La búsqueda de mayor independencia ocupó el primer lugar entre las razones para iniciar un proyecto propio. Detrás aparecieron el deseo de generar un impacto y la posibilidad de crear algo propio. El objetivo económico recién quedó en el sexto puesto.
“La gente no quiere emprender para hacerse rica. Quiere dejar de pedir permiso. Por eso el desafío no pasa solamente por conseguir financiamiento, sino por darle a las personas las herramientas para pasar de la intención a la acción y validar si su idea realmente resuelve un problema. Ese trabajo previo de validación es precisamente el que trabajamos en el curso Founder Discovery, donde los participantes salen a detectar necesidades reales, conversar con potenciales usuarios y poner a prueba sus hipótesis antes de pasar a la acción con su idea o proyecto”, agregó Del Pino.

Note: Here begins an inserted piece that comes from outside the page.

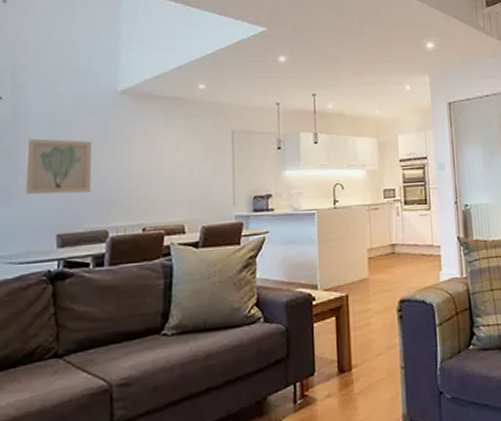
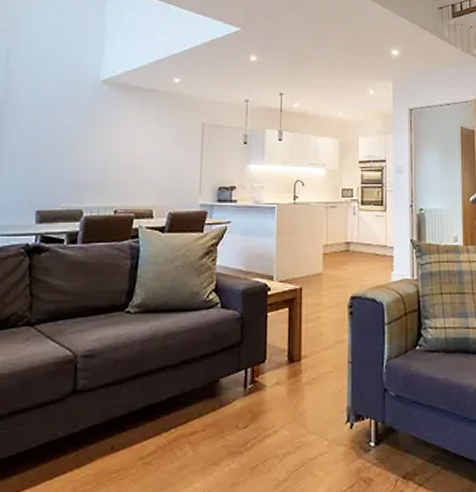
wall art: present [25,138,93,195] -> none [10,120,74,173]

Commit planteó su propuesta bajo la idea de “fundadores enseñando a fundar”, con una combinación de formación práctica, mentorías y comunidad entre pares.
Entre los referentes que participaron como mentores figuraron Alejandro Vázquez, cofundador y presidente de Tiendanube, Adolfo Rouillón y José Manuel Robledo, cofundadores de Frizata; Claudio Destéfano, fundador de Ristretto y Bizers, Manuel Tanoira, partner de TCA Tanoira Cassagne, Lucas Gorganchian, cofundador de Prisma Retail, Tito Loizeau, cofundador de Caramba!, y Ariel Davalli, presidente de Chungo.